Jack: “And Mister Fantastic himself is the villain!! Our fans oughtta flip over this yarn!!”
As promised, Dr. Doom uses the Marvel duo to lure Reed into a trap.
Johnny: “Phone call for you, Reed! It’s Lee and Kirby! They’d like you to go to their studio to work out a plot with ‘em!”
Reed: “Strange…we just finished discussing a new plot yesterday!”
Thing: “Tell ‘em if they don’t stop makin’ me even uglier than I am, I’m liable to go up there and wrap this two-ton weight around their skinny necks!”
Issue 11 goes further still. The team has to stand in line to get a copy of their own comic book, and then they go home to answer fan letters, shattering the last remains of the fourth wall. Mr. Lumpkin, their mailman, laments in the final panel: “Blankety blank fans and comic magazine heroes, and letters to the editor pages! Ohhh my achin’ back!”
The trend dies a quiet death in the next issue when the Hulk shows up with no mention of that comic mag John had been reading. Marvel traded in metafiction for multi-title continuity. That brings us into 1962, still eight years before Barth coins the term.

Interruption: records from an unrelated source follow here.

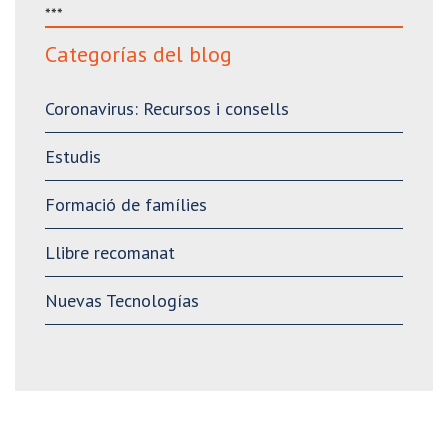
***
Categorías del blog
Coronavirus: Recursos i consells
Estudis
Formació de famílies
Llibre recomanat
Nuevas Tecnologías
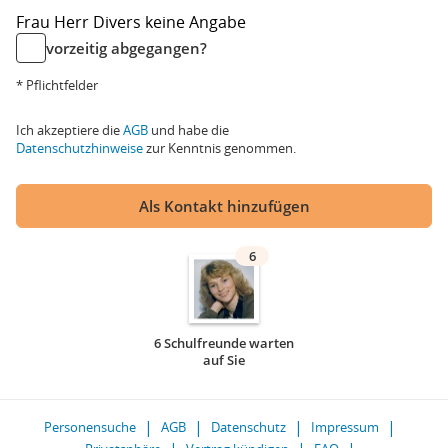
Frau
Herr
Divers
keine Angabe
vorzeitig abgegangen?
* Pflichtfelder
Ich akzeptiere die
AGB
und habe die
Datenschutzhinweise
zur Kenntnis genommen.
Als Kontakt hinzufügen
6
6 Schulfreunde warten
auf Sie
Personensuche
AGB
Datenschutz
Impressum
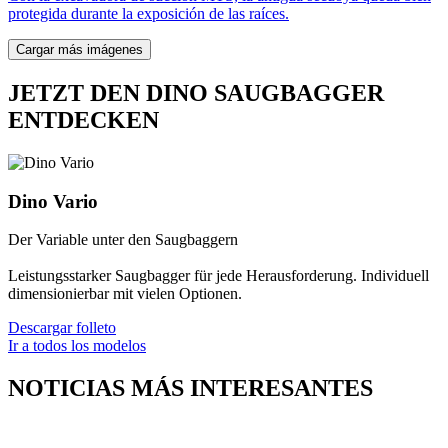
protegida durante la exposición de las raíces.
Cargar más imágenes
JETZT DEN DINO SAUGBAGGER
ENTDECKEN
Dino Vario
Der Variable unter den Saugbaggern
Leistungsstarker Saugbagger für jede Herausforderung. Individuell
dimensionierbar mit vielen Optionen.
Descargar folleto
Ir a todos los modelos
NOTICIAS MÁS INTERESANTES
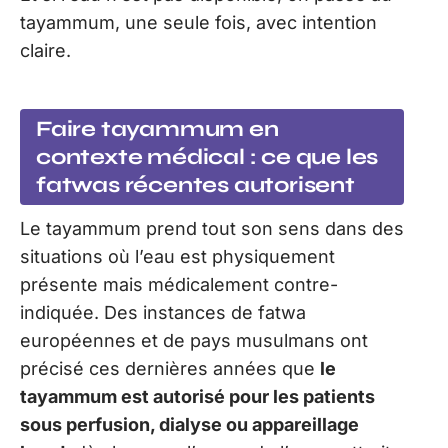
tayammum, une seule fois, avec intention
claire.
Faire tayammum en
contexte médical : ce que les
fatwas récentes autorisent
Le tayammum prend tout son sens dans des
situations où l’eau est physiquement
présente mais médicalement contre-
indiquée. Des instances de fatwa
européennes et de pays musulmans ont
précisé ces dernières années que
le
tayammum est autorisé pour les patients
sous perfusion, dialyse ou appareillage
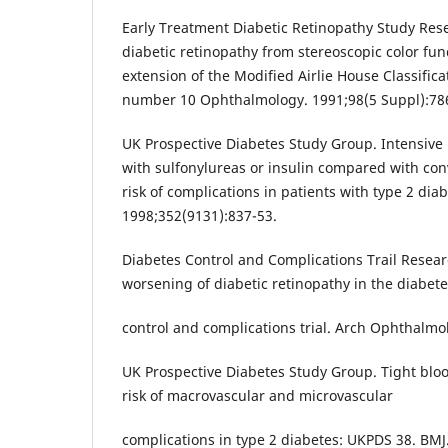
Early Treatment Diabetic Retinopathy Study Re
diabetic retinopathy from stereoscopic color fu
extension of the Modified Airlie House Classific
number 10 Ophthalmology. 1991;98(5 Suppl):78
UK Prospective Diabetes Study Group. Intensive 
with sulfonylureas or insulin compared with co
risk of complications in patients with type 2 dia
1998;352(9131):837-53.
Diabetes Control and Complications Trail Resear
worsening of diabetic retinopathy in the diabet
control and complications trial. Arch Ophthalmol
UK Prospective Diabetes Study Group. Tight blo
risk of macrovascular and microvascular
complications in type 2 diabetes: UKPDS 38. BMJ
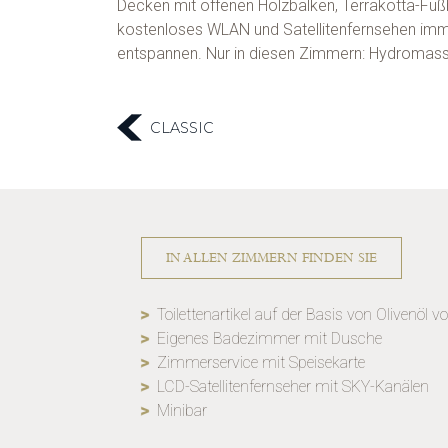
Decken mit offenen Holzbalken, Terrakotta-Fu
kostenloses WLAN und Satellitenfernsehen immer
entspannen. Nur in diesen Zimmern: Hydromas
CLASSIC
IN ALLEN ZIMMERN FINDEN SIE
Toilettenartikel auf der Basis von Olivenöl 
Eigenes Badezimmer mit Dusche
Zimmerservice mit Speisekarte
LCD-Satellitenfernseher mit SKY-Kanälen
Minibar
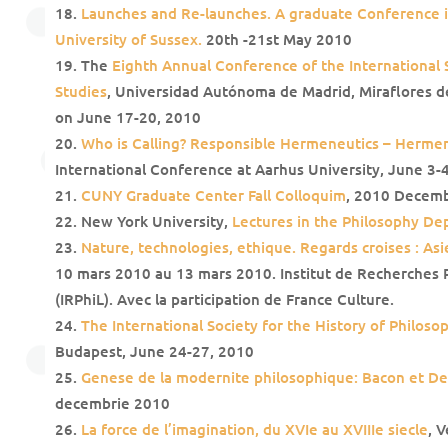
Launches and Re-launches. A graduate Conference
University of Sussex.
20th -21st May 2010
The
Eighth Annual Conference of the International 
Studies
, Universidad Autónoma de Madrid, Miraflores de 
on June 17-20, 2010
Who is Calling? Responsible Hermeneutics – Hermene
International Conference at Aarhus University, June 3-
CUNY Graduate Center Fall Colloquim
, 2010 Decemb
New York University,
Lectures in the Philosophy D
Nature, technologies, ethique. Regards croises : As
10 mars 2010 au 13 mars 2010. Institut de Recherches 
(IRPhiL). Avec la participation de France Culture.
The International Society for the History of Philos
Budapest, June 24-27, 2010
Genese de la modernite philosophique: Bacon et De
decembrie 2010
La force de l’imagination, du XVIe au XVIIIe siecle
, V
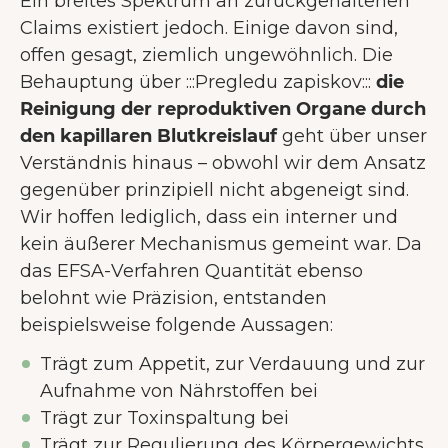
Ein breites Spektrum an zurückgehaltenen
Claims existiert jedoch. Einige davon sind,
offen gesagt, ziemlich ungewöhnlich. Die
Behauptung über :::Pregledu zapiskov:::
die
Reinigung der reproduktiven Organe durch
den kapillaren Blutkreislauf
geht über unser
Verständnis hinaus – obwohl wir dem Ansatz
gegenüber prinzipiell nicht abgeneigt sind.
Wir hoffen lediglich, dass ein interner und
kein äußerer Mechanismus gemeint war. Da
das EFSA-Verfahren Quantität ebenso
belohnt wie Präzision, entstanden
beispielsweise folgende Aussagen:
Trägt zum Appetit, zur Verdauung und zur
Aufnahme von Nährstoffen bei
Trägt zur Toxinspaltung bei
Trägt zur Regulierung des Körpergewichts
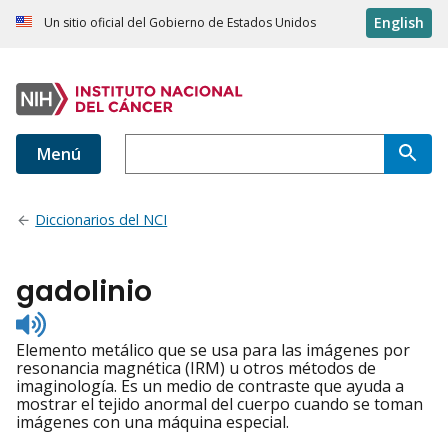
English
Un sitio oficial del Gobierno de Estados Unidos
Menú
Diccionarios del NCI
gadolinio
Listen
to
Elemento metálico que se usa para las imágenes por
pronunciation
resonancia magnética (IRM) u otros métodos de
imaginología. Es un medio de contraste que ayuda a
mostrar el tejido anormal del cuerpo cuando se toman
imágenes con una máquina especial.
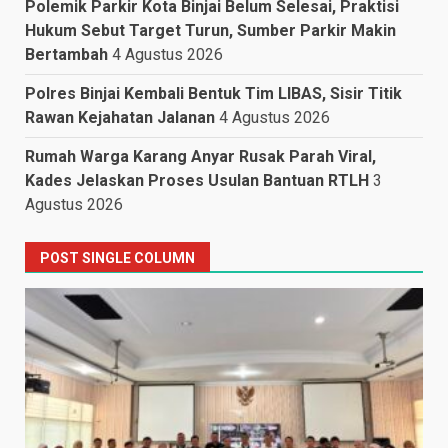
Polemik Parkir Kota Binjai Belum Selesai, Praktisi
Hukum Sebut Target Turun, Sumber Parkir Makin
Bertambah
4 Agustus 2026
Polres Binjai Kembali Bentuk Tim LIBAS, Sisir Titik
Rawan Kejahatan Jalanan
4 Agustus 2026
Rumah Warga Karang Anyar Rusak Parah Viral,
Kades Jelaskan Proses Usulan Bantuan RTLH
3
Agustus 2026
POST SINGLE COLUMN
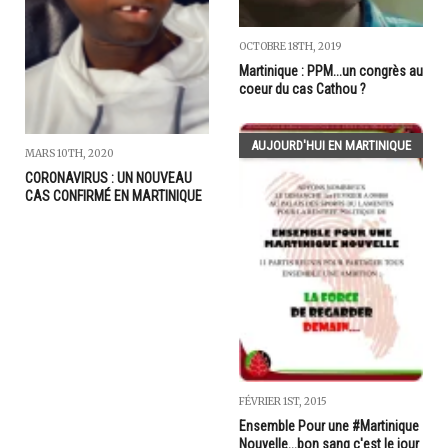
OCTOBRE 18TH, 2019
Martinique : PPM...un congrès au
coeur du cas Cathou ?
AUJOURD'HUI EN MARTINIQUE
MARS 10TH, 2020
CORONAVIRUS : UN NOUVEAU
CAS CONFIRMÉ EN MARTINIQUE
FÉVRIER 1ST, 2015
Ensemble Pour une #Martinique
Nouvelle...bon sang c'est le jour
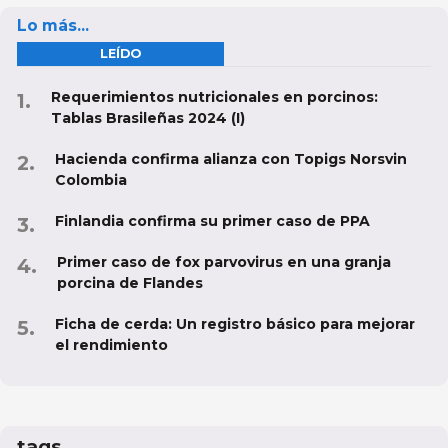
Lo más...
LEÍDO
Requerimientos nutricionales en porcinos:
Tablas Brasileñas 2024 (I)
Hacienda confirma alianza con Topigs Norsvin
Colombia
Finlandia confirma su primer caso de PPA
Primer caso de fox parvovirus en una granja
porcina de Flandes
Ficha de cerda: Un registro básico para mejorar
el rendimiento
tags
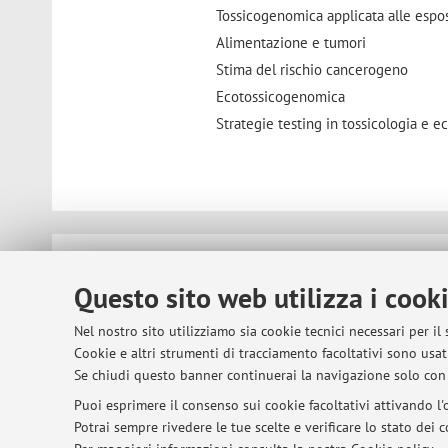
Tossicogenomica applicata alle espo
Alimentazione e tumori
Stima del rischio cancerogeno
Ecotossicogenomica
Strategie testing in tossicologia e e
© 2026 - ALMA MATER STUDIORUM - Univer
Questo sito web utilizza i cook
Nel nostro sito utilizziamo sia cookie tecnici necessari per il
Cookie e altri strumenti di tracciamento facoltativi sono usati
Se chiudi questo banner continuerai la navigazione solo con 
Puoi esprimere il consenso sui cookie facoltativi attivando l'o
Potrai sempre rivedere le tue scelte e verificare lo stato dei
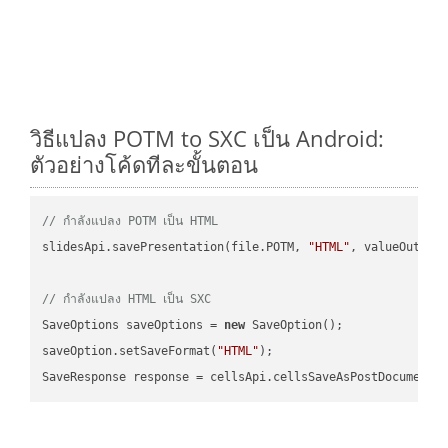
วิธีแปลง POTM to SXC เป็น Android:
ตัวอย่างโค้ดทีละขั้นตอน
// กำลังแปลง POTM เป็น HTML
slidesApi.savePresentation(file.POTM, 
"HTML"
, valueOutPath
// กำลังแปลง HTML เป็น SXC
SaveOptions saveOptions = 
new
 SaveOption();

saveOption.setSaveFormat(
"HTML"
);

SaveResponse response = cellsApi.cellsSaveAsPostDocumentS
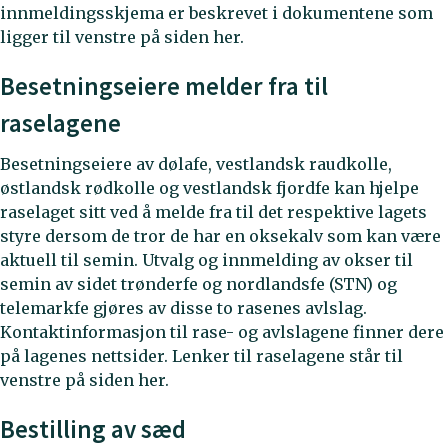
innmeldingsskjema er beskrevet i dokumentene som
ligger til venstre på siden her.
Besetningseiere melder fra til
raselagene
Besetningseiere av dølafe, vestlandsk raudkolle,
østlandsk rødkolle og vestlandsk fjordfe kan hjelpe
raselaget sitt ved å melde fra til det respektive lagets
styre dersom de tror de har en oksekalv som kan være
aktuell til semin. Utvalg og innmelding av okser til
semin av sidet trønderfe og nordlandsfe (STN) og
telemarkfe gjøres av disse to rasenes avlslag.
Kontaktinformasjon til rase- og avlslagene finner dere
på lagenes nettsider. Lenker til raselagene står til
venstre på siden her.
Bestilling av sæd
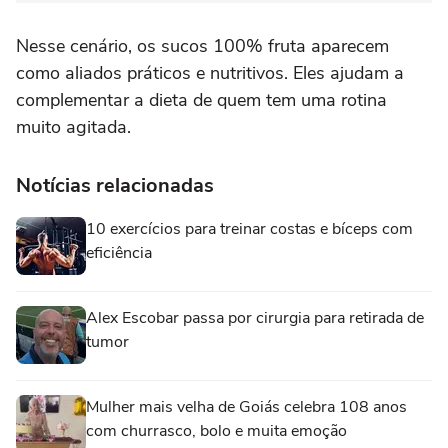
Nesse cenário, os sucos 100% fruta aparecem
como aliados práticos e nutritivos. Eles ajudam a
complementar a dieta de quem tem uma rotina
muito agitada.
Notícias relacionadas
10 exercícios para treinar costas e bíceps com
eficiência
Alex Escobar passa por cirurgia para retirada de
tumor
Mulher mais velha de Goiás celebra 108 anos
com churrasco, bolo e muita emoção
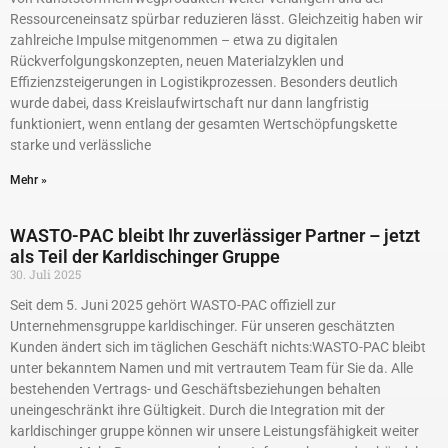
Ressourceneinsatz spürbar reduzieren lässt. Gleichzeitig haben wir
zahlreiche Impulse mitgenommen – etwa zu digitalen
Rückverfolgungskonzepten, neuen Materialzyklen und
Effizienzsteigerungen in Logistikprozessen. Besonders deutlich
wurde dabei, dass Kreislaufwirtschaft nur dann langfristig
funktioniert, wenn entlang der gesamten Wertschöpfungskette
starke und verlässliche
Mehr »
WASTO-PAC bleibt Ihr zuverlässiger Partner – jetzt
als Teil der Karldischinger Gruppe
30. Juli 2025
Seit dem 5. Juni 2025 gehört WASTO-PAC offiziell zur
Unternehmensgruppe karldischinger. Für unseren geschätzten
Kunden ändert sich im täglichen Geschäft nichts:WASTO-PAC bleibt
unter bekanntem Namen und mit vertrautem Team für Sie da. Alle
bestehenden Vertrags- und Geschäftsbeziehungen behalten
uneingeschränkt ihre Gültigkeit. Durch die Integration mit der
karldischinger gruppe können wir unsere Leistungsfähigkeit weiter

Of course metafiction is probably as old as fiction, older if you include other genres, metatheater, etc. The term was intended as a highbrow literary category, even though some of its most immediate influences were from pop culture, including such humble creatures as comic books. But Stan Lee is no source point either. His FF tomfoolery was influenced from 1950s Mad magazine. Plus the whole Silver Age can be read as a metafictional response to the Golden Age (Barry Allen, the new Flash, kicks off the Silver Age by reading an original Flash comic). And the Golden Age is filled with its own examples too. A group of characters go on strike in Captain Marvel Adventures, and there’s a Superman episode in which Clark takes Lois to a movie that starts with a Superman cartoon (so he has to prevent her from seeing the scene where Clark in the cartoon turns into Superman). Even Bob Kane’s early Batman episodes have their meta moments, so it’s present from the beginning of the medium.
And does all of this put Jennifer Egan into “the context of contemporary American culture”?
Um, no, not really.
So you’ll forgive me if I sign off now and finish reading Goon Squad.